Тёмные дорожки слёз пролегли по бледным щекам. Изобель не кричала - выла. Выгибалась в чужих руках и лапах, прогибалась, рвалась, как загнанная лошадь.
- Я ненавижу тебя! Я ненавижу тебя, ненавижу, Я НЕНАВИЖУ ТЕБЯ, КЕТЕРИК ТОРМ!
Её, вырывающуюся, лохматую, колотящую кулаками закрытую тяжёлую дверь, трясло. Её, уставшую, спрятавшуюся в Гильдии каменьщиков среди остывших камней - тоже.
Изобель Торм так и не узнала, с каким звуком разбивается уже неживое сердце отца, который отдал всё, чтобы вернуть себе семью. Может, именно тогда Кетерик Торм понял, что именно он натворил? Может, именно тогда Кетерик Торм, держа в руках ощутимо потяжелевший молот, понял, что пытаясь повернуть время вспять, он всё потерял.
...Лунная дева, не дай им забрать меня...
Изобель повторяла молитву, выученную наизусть, одними губами. Она даже не шептала - едва приоткрывала рот, глядя на то, как лунный свет, единственный луч света в окружающей её тьме, он приглашающе открывался ей, просил, ластился под уставшие руки - возьми меня, возьми меня себе, я помогу тебе. Изобель взяла. Коснулась его кончиками пальцев - они защипали снова, нога, болевшая, горящая, перестала болеть, но страх и ужас остались.
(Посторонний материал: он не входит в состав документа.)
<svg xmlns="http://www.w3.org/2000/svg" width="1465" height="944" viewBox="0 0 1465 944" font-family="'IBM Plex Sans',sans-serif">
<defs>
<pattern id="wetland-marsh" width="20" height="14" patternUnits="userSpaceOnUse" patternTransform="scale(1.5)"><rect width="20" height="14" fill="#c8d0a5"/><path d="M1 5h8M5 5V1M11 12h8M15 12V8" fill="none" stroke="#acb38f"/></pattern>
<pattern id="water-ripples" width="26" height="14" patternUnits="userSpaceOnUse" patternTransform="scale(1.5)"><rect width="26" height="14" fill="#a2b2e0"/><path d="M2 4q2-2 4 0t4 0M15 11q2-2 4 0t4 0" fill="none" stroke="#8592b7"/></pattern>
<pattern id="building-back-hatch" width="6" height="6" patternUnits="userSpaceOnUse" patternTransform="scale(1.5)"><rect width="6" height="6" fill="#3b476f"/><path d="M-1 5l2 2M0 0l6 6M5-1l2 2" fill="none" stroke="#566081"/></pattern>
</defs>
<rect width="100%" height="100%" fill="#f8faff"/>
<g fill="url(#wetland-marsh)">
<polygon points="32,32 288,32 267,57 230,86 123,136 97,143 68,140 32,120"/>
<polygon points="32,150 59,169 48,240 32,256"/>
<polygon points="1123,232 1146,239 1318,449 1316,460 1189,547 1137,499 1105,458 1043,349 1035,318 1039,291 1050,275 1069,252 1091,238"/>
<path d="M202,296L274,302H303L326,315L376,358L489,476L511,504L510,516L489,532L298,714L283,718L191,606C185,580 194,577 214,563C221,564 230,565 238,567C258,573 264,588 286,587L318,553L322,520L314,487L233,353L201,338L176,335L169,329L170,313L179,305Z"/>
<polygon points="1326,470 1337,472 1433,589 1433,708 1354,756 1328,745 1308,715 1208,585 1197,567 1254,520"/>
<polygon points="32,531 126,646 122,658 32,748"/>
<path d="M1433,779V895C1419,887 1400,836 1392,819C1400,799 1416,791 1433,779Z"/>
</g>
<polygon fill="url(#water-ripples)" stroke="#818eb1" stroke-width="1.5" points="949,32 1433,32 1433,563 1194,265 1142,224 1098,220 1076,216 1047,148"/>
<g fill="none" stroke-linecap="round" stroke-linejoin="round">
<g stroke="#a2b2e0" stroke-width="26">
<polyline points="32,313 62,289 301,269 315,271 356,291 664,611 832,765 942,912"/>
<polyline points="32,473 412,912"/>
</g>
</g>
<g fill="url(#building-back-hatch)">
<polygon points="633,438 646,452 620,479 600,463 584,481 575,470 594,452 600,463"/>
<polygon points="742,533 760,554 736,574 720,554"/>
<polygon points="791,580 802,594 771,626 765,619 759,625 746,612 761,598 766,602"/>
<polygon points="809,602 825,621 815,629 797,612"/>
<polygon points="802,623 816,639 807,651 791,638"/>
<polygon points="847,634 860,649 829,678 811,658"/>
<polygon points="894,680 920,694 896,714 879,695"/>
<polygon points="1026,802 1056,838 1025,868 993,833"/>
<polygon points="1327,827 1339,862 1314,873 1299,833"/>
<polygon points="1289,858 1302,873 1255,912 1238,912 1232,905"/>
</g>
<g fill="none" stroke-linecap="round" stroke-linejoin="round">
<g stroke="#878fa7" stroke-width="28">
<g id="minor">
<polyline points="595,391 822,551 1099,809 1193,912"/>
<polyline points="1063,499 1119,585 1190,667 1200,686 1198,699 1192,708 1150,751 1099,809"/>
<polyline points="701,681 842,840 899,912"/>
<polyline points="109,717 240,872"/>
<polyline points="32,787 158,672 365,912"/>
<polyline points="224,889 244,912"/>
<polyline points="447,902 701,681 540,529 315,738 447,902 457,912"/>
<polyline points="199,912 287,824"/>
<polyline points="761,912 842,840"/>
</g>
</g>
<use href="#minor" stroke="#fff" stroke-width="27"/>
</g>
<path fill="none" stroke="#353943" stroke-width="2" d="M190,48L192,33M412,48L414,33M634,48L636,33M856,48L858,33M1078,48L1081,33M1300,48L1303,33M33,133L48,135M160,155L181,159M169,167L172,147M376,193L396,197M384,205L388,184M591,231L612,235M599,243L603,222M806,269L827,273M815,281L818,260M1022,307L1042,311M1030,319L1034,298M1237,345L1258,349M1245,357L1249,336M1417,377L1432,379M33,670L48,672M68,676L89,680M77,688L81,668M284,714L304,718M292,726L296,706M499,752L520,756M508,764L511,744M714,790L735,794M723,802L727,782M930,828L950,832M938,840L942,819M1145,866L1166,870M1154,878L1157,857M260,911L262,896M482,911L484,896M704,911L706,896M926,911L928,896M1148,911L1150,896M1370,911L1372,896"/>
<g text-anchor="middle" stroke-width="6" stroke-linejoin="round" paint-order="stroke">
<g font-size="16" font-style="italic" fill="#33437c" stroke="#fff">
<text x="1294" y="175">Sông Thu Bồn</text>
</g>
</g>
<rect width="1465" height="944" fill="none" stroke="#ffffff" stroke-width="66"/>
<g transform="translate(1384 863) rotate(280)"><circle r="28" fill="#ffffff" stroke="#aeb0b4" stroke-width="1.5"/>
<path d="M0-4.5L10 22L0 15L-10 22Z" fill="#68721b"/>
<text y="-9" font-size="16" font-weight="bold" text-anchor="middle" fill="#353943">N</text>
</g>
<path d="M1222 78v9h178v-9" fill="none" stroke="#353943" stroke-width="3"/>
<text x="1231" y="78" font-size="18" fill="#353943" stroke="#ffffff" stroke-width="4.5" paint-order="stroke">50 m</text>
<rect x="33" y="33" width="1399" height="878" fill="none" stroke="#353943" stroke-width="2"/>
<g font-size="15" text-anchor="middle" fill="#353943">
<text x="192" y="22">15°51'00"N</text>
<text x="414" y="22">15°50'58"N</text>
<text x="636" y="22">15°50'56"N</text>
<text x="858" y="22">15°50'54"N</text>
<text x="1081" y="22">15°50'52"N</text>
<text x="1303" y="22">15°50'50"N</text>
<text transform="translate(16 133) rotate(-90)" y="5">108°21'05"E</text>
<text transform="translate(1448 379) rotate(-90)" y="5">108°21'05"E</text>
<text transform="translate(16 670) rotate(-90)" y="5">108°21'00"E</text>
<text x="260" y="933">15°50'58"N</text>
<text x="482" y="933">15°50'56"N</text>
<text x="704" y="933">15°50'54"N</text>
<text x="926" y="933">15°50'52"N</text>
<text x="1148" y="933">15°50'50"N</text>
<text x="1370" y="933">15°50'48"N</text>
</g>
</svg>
Что был тот свет, что несла в своих лапах многоногая тварь? Неужели они посмели, позволили себе украсть её свет? Заточить его в клетку? Почти так же, как саму Изобель, сломать, сломить, извратить, подчинить. Она не может позволить, чтобы так было, не может позволить, чтобы заточённый, словно бы волк на поводке, свет служил тьме. Слёзы на щеках Изобель высохли. Она не сдатся.
...Дай мне сил донести твой свет до безопасного места...
Хлопнули крылья. Балка, держащая крышу, скрипнула. С потолка посыпалась пыль. Изобель закашляла - лёгкие задрало от жгучей боли. Тяжеленная тварь - или две? - на крыше застрекотала, защёлкала зубами, а затем - показала огромные крылья.
Крылья.
Изобель нравится трогать её крылья губами. Нравится касаться кожи между лопатками щекой. Нравится ласково-ласково зачёсывать мятежную гриву золотых волос Эйлин за ухо. Нравится слушать, как бьётся в её груди отважное, сильное сердце, нравится осязать, чувствовать руками её ярость, её силу, её божественное естество. У Эйлин едва-едва дрожат крылья, когда Изобель нежно растирается кончиком носа у неё за лопаткой. Белые перья. Пушистые. Щекотно. Тепло. С любовью. Любовь?.. В ней есть любовь, и она - куда сильнее ненависти, куда сильнее страха, и оттого так шипят по углам все эти трусливые тени. Свет нужно искать в темноте.
Кожистые крылья закрыли ей луну. Без перьев. Повлажневшие пальцы сильнее сжали древко посоха.
...Ибо твой свет, Лунная дева, и есть любовь...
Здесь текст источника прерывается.